Так или иначе, Хлебников был голодный, а мы со своим пайком второй категории чувствовали себя богачами. Раз в месяц нам насыпали в мешочки крупу, муку и сахар, отваливали брусок масла и омерзительную свиную голову. Все это мы отдавали старушке дворничихе в Доме Герцена, где мы только что получили комнату. Она кормила нас кашей и заливным, и мы старались забыть, из чего оно сделано. Масла, конечно, не хватало, и мы прикупали сметану, чтобы сдобрить кашу.
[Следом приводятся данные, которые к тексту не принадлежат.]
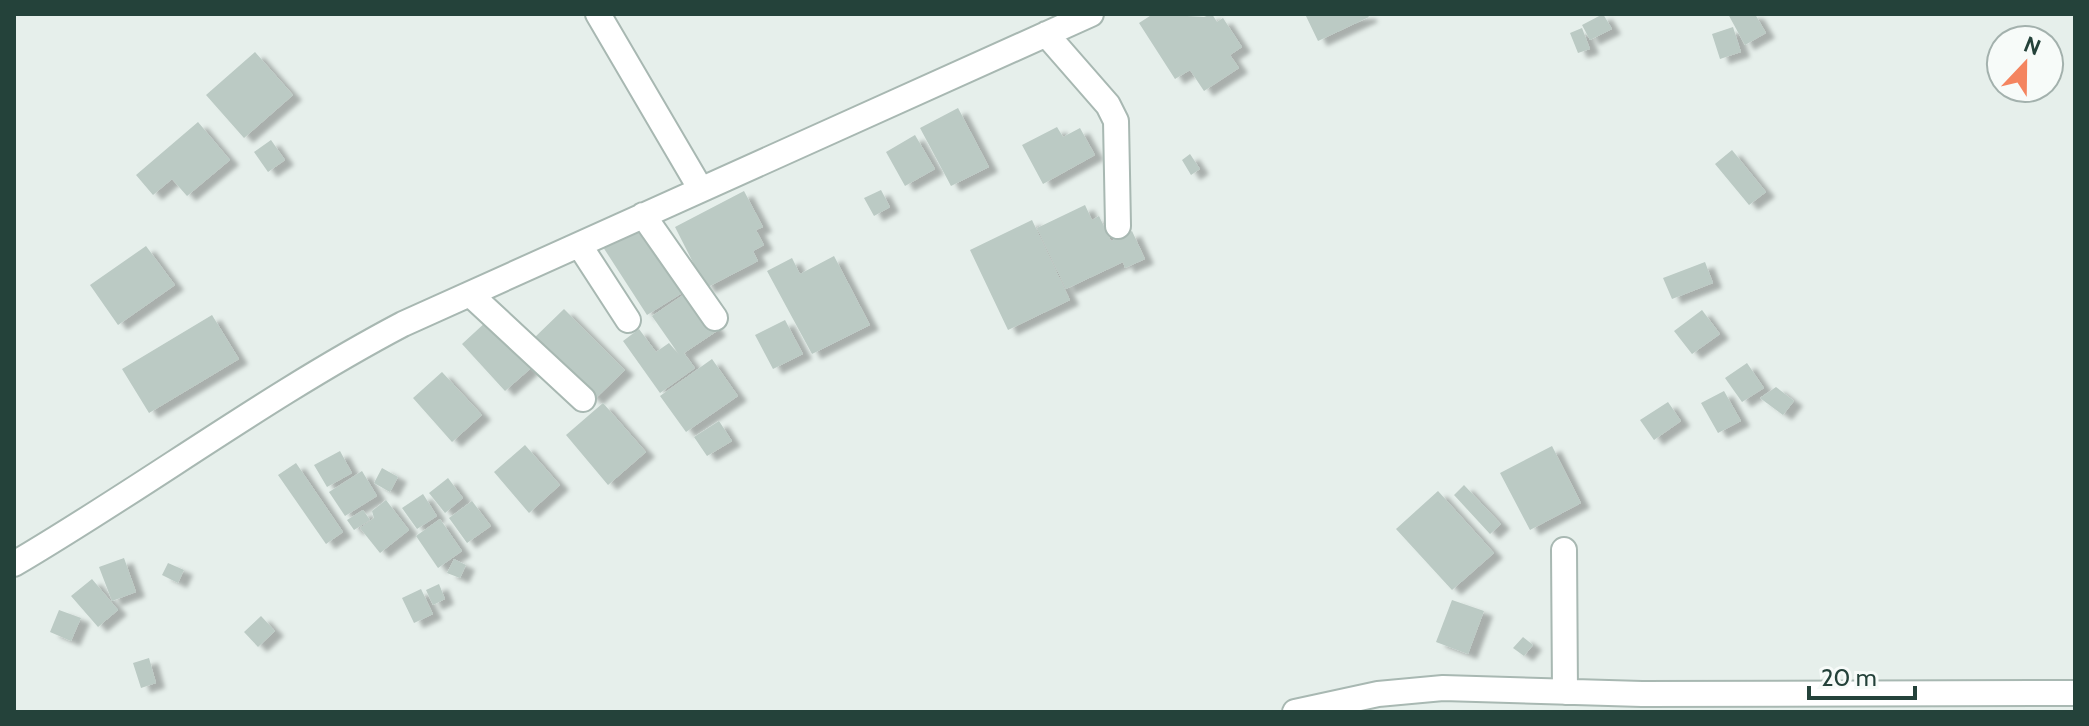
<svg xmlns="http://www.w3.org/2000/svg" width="2089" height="726" font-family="Cabin,sans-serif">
<defs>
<filter id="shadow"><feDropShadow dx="9" dy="5" stdDeviation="2" flood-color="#0004"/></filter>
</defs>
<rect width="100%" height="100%" fill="#e6efeb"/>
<!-- building -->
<path fill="#bbcac4" filter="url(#shadow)" d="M1153,14L1204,17L1212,14L1217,22L1223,18L1242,47L1230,55L1239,68L1204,91L1190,70L1175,79L1139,23Z
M1305,14H1367L1369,17L1318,41Z
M1603,14L1612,29L1590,40L1582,25Z
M1728,14H1755L1766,33L1745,45Z
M1733,27L1741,52L1720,59L1712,34Z
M1582,28L1590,49L1578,53L1570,33Z
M255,52L293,95L244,138L206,95Z
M958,108L989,167L951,186L920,128Z
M198,122L230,160L187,196L172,179L153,195L136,175Z
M1057,127L1063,137L1080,128L1095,155L1043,184L1022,145Z
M915,135L935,169L905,186L886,152Z
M271,140L285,160L268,172L254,152Z
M1732,150L1766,192L1749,205L1715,164Z
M1190,154L1200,169L1191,175L1182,160Z
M881,190L890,207L874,216L864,198Z
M744,191L763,227L756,230L764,245L753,251L758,261L706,288L675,227Z
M1085,205L1092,220L1099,216L1111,241L1132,231L1145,259L1125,268L1123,262L1066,289L1037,228Z
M1032,220L1070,300L1008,330L970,250Z
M643,221L687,290L647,315L603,247Z
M146,246L175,285L118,325L90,285Z
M834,256L870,325L812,354L767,271L792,258L800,274Z
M1705,262L1713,283L1672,299L1663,278Z
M689,291L717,331L684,353L695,368L660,393L623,341L639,329L656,352L669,343L680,356L652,316Z
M564,309L625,370L594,400L533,339Z
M1702,310L1720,334L1692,354L1674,331Z
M212,315L239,359L149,413L122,369Z
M785,320L803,354L773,369L755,335Z
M487,321L530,369L505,391L462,344Z
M712,359L738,396L686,432L660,396Z
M1747,363L1764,388L1742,402L1725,378Z
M442,372L482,415L452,442L413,398Z
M1776,387L1794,401L1783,415L1760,398Z
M1724,391L1741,421L1718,433L1701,403Z
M1668,402L1681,421L1654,440L1640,420Z
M603,403L646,452L608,485L566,435Z
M719,421L732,441L707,456L694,437Z
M525,445L560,485L529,513L494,472Z
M1552,446L1581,503L1530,530L1500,473Z
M340,451L352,473L327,487L314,465Z
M296,463L343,532L326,544L278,475Z
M382,468L398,477L390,492L374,483Z
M362,471L377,496L345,516L329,492Z
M448,478L463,498L445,513L429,493Z
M1464,485L1501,524L1490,534L1454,495Z
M1438,491L1494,553L1452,590L1396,529Z
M423,494L437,516L417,529L402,508Z
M386,500L409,530L380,553L360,528L374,518L372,511Z
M472,501L491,526L467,543L449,518Z
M363,510L370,520L354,530L347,520Z
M440,519L462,551L438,568L416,536Z
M124,558L136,592L112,601L99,567Z
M454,559L466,565L460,578L447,573Z
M168,563L184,570L178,583L162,575Z
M92,579L118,610L98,627L71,596Z
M439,584L445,599L433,605L426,590Z
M421,589L433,614L414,623L402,598Z
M1452,600L1484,611L1468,654L1436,642Z
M59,610L81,618L71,641L50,632Z
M261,616L275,631L258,647L244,632Z
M1523,637L1533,645L1524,656L1513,648Z
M149,658L156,683L141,688L133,663Z"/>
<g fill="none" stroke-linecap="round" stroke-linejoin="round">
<defs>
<path id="minor" d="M598,14L700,188
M1046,34L1108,105L1116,121L1118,226
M643,215L715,318
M580,246L628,320
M471,295L583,399
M1564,550L1565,692
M14,564C145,487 268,395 403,324L1091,14
M1295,712L1378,694L1443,688L1642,694L2075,693"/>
</defs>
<!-- minor casing -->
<use href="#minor" stroke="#a8b8b2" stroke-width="28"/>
<!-- minor -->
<use href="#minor" stroke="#fff" stroke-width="24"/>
</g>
<!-- border -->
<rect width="2089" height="726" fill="none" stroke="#24423a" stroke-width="32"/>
<!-- north arrow -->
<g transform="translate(2025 64) rotate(22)"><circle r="38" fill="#f7fbf9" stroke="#a3b1ad" stroke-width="2"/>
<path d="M0-6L14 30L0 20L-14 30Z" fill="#f4845f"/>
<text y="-12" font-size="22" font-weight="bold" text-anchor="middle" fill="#24423a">N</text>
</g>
<!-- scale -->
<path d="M1809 686v12h106v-12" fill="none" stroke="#24423a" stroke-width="4"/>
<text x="1821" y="686" font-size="24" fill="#24423a" stroke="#f7fbf9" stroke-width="6" paint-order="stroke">20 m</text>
</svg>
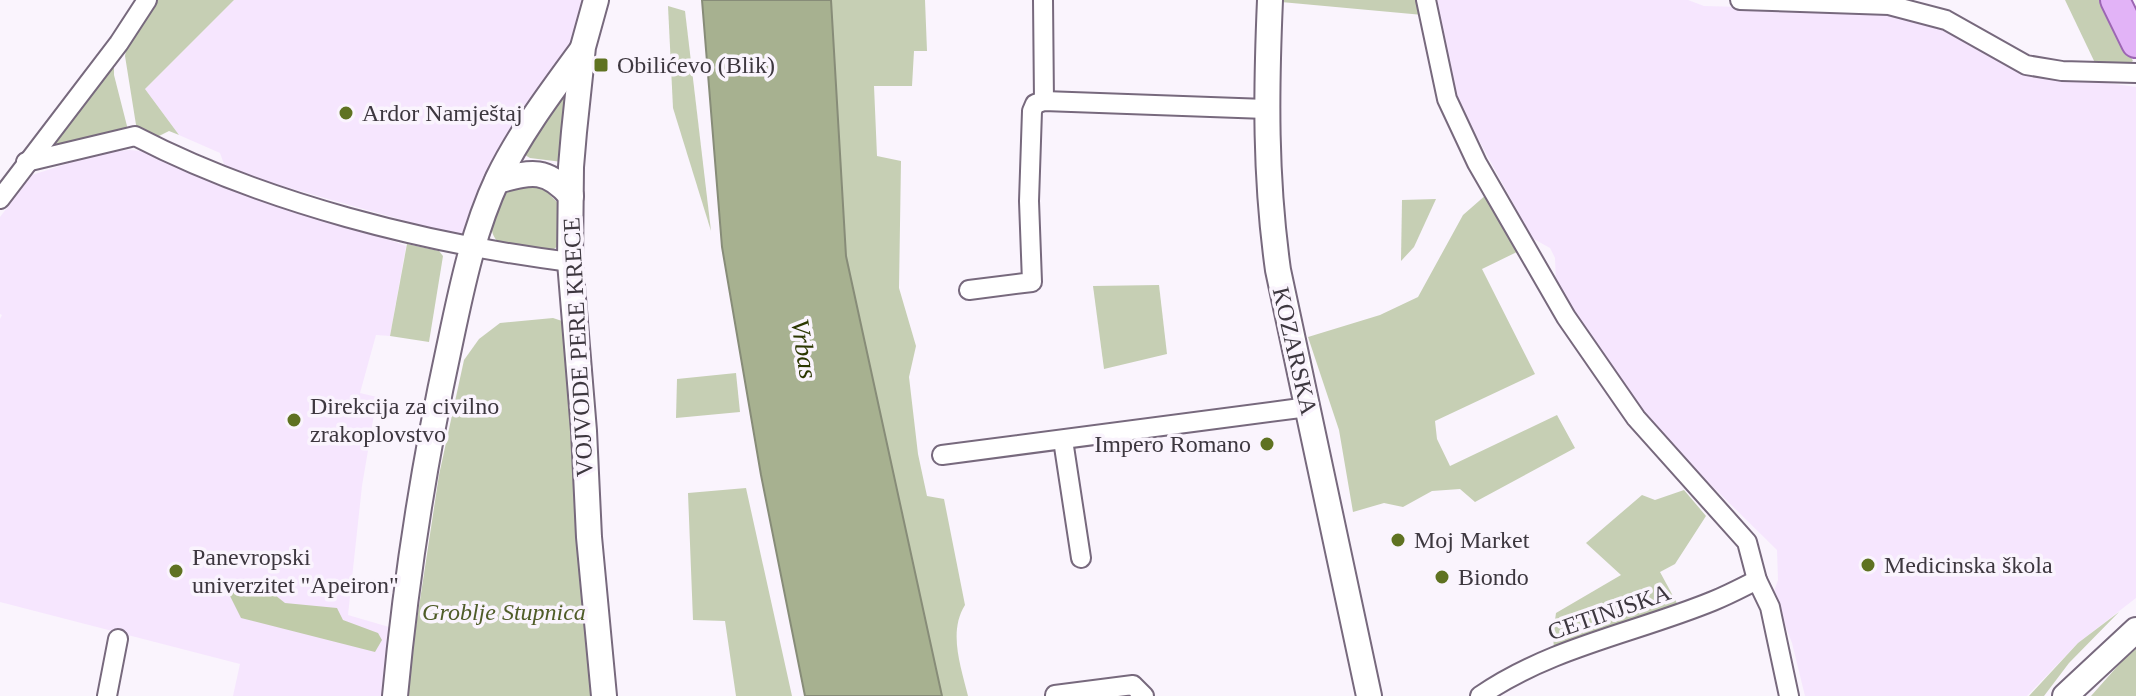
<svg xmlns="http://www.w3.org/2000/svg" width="2136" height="696" font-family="'Times New Roman',serif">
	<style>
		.built { fill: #f6e6fe }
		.green { fill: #c6cfb4 }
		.forest { fill: #c0cba9 }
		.water { fill: #a7b190; stroke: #878c78; stroke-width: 2 }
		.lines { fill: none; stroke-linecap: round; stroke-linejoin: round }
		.street-casing { stroke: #77697d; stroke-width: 22 }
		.secondary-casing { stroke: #77697d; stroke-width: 28 }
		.primary-casing { stroke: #9c66b3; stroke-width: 32 }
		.street { stroke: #fff; stroke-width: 18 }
		.secondary { stroke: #fff; stroke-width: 24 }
		.primary { stroke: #e2b3f7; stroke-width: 28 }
		.poi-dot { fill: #5f7221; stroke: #faf4fd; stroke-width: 3 }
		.labels { text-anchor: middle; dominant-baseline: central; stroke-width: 7; stroke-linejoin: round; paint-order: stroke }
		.poi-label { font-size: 24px; fill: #3d373f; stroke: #faf4fd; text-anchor: start }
		.street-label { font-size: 24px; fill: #3d373f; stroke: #faf4fd }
		.park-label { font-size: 24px; font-style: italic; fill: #4f5c28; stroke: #faf4fd }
		.water-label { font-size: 26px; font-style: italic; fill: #2b3700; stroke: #faf4fd }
	</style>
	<rect width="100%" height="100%" fill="#faf4fd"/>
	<g class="built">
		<path d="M234,0H584L572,38L559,65L466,233L459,236L226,170L220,153L179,135L145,89Z"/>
		<path d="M1434,0H1688L1704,6L1890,11L1940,26L2051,75L2136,87V598L2078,643L2027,696H1805L1792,643L1773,594L1778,580L1777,550L1652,427L1556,284L1555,258L1550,248L1532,238L1457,100Z"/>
		<path d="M130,150L153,152L406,246L390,336L376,335L360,393L377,397L362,486L348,615L389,627L382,696H233L240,664L0,602V319L2,315L0,314V217L32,175L104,152Z"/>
	</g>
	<g class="green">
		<path d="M157,0H234L145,89L179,135L169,131L155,138L137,131L125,56L128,39Z"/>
		<path d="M831,0H925L927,51H914L912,86H874L877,156L901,161L899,288L916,346L909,377L918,454L927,496L944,499L965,605C948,632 961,667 968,696H942L846,256Z"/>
		<path d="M1281,0H1420L1423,15L1281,2Z"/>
		<path d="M2065,0H2102L2133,61L2127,65H2096Z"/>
		<path d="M668,6L685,11L711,231L673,108Z"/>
		<path d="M114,62V75L127,126L126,130L54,151L46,147Z"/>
		<path d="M568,84L562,162L530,158L520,152Z"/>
		<path d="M519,185L543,188L558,203V246L551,251C539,249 509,248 499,242C487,234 491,211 497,200C502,192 511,189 519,185Z"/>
		<path d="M1487,194L1521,250L1482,269L1535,374L1435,421L1437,439L1450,466L1557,415L1575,448L1475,502L1460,489L1432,491L1403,507L1384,503L1353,512L1339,430L1308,337L1380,315L1418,297L1463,215Z"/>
		<path d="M1436,199L1414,247L1401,261L1402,200Z"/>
		<path d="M407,244L439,251L443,256L429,342L390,336Z"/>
		<path d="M1159,285L1167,354L1104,369L1093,286Z"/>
		<path d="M553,318L562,321L597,696H408L410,666L439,475L464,360L479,339L500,323Z"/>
		<path d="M736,373L740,412L676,418L677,379Z"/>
		<path d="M746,488L792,696H736L725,621L693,620L688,493Z"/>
		<path d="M1684,490L1706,516L1675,564L1660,572L1679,607L1554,650L1553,634L1556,613L1621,575L1586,543L1642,495L1655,500Z"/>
		<path d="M2119,612L2069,663L2044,696H2029L2078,643Z"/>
		<path d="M2136,646V696H2091L2131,651Z"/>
	</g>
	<path class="forest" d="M231,580L265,587L285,603L337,608L343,620L378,633L382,640L375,652L241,618L226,588Z"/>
	<path class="water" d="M702,0H831L846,256L942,696H805L761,475L722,247Z"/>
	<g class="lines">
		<g class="street-casing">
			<g id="street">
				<path d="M1043,0L1044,101"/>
				<path d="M1426,0L1447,99L1477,163L1566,317L1636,418L1747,542L1757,580L1770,607L1789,696"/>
				<path d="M1740,0L1889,5L1946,20L2026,65L2062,71L2136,73"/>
				<path d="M26,162L135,136C264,203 427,244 570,262"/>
				<path d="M0,199L119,43L147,0"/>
				<path d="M969,290L1032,282L1029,201L1032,111L1035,104L1044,101L1266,109"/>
				<path d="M1063,440L1081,558"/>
				<path d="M942,455L1308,407"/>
				<path d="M1055,695L1133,685L1144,696"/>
				<path d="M107,696L118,639"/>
				<path d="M1480,696C1551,647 1635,633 1713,601C1728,595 1743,587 1757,580"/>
			</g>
		</g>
		<g class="secondary-casing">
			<g id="secondary">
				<path d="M596,0L583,47L574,132L571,167L570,262L584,431L589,537L604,696"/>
				<path d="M1270,0C1266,93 1265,177 1278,270L1369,696"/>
				<path d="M497,181C531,172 546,167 571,196"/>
				<path d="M395,696C406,578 424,463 449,348C461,291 473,231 498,178C520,133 551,92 581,51"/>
				<path d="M2065,696L2136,630"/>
			</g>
		</g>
		<g class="primary-casing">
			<path id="primary" d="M2115,0L2136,43"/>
		</g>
		<use href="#street" class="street"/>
		<use href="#secondary" class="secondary"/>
		<use href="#primary" class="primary"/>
	</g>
	<g class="poi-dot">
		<rect x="593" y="57" width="16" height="16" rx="4"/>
		<circle cx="346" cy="113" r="8"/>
		<circle cx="294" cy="420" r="8"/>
		<circle cx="1267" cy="444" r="8"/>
		<circle cx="1398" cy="540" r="8"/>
		<circle cx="1868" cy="565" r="8"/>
		<circle cx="176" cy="571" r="8"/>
		<circle cx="1442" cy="577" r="8"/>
	</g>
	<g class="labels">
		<g class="poi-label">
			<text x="617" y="65">Obilićevo (Blik)</text>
			<text x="362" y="113">Ardor Namještaj</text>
			<text x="310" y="406">Direkcija za civilno<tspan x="310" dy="28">zrakoplovstvo</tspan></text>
			<text x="1251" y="444" text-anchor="end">Impero Romano</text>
			<text x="1414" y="540">Moj Market</text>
			<text x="192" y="557">Panevropski<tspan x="192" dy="28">univerzitet "Apeiron"</tspan></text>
			<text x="1884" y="565">Medicinska škola</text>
			<text x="1458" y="577">Biondo</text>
		</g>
		<g class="street-label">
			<text transform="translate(578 347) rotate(-93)">VOJVODE PERE KRECE</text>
			<text transform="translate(1295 351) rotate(77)">KOZARSKA</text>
			<text transform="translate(1609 612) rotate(-19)">CETINJSKA</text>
		</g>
		<g class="park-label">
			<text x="504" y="612">Groblje Stupnica</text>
		</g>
		<g class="water-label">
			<text transform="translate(804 349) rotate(81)">Vrbas</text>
		</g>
	</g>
</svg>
Старушка жила в подвале главного дома. Она была ласковая и добрая, и Мандельштам привел к ней Хлебникова. С тех пор он каждый день приходил к нам обедать, и мы вчетвером - со старушкой - вкушали сладостную пищу. В те годы и каша, и сметана, и то, что перепадало сверх этого, ощущалось как полное благополучие. Особенно чувствовала это старушка, потому что нам - нищим - иногда попадал на зубок даже бифштекс, а она, порядочная и оседлая, за долгие голодные годы забыла даже вкус пищи.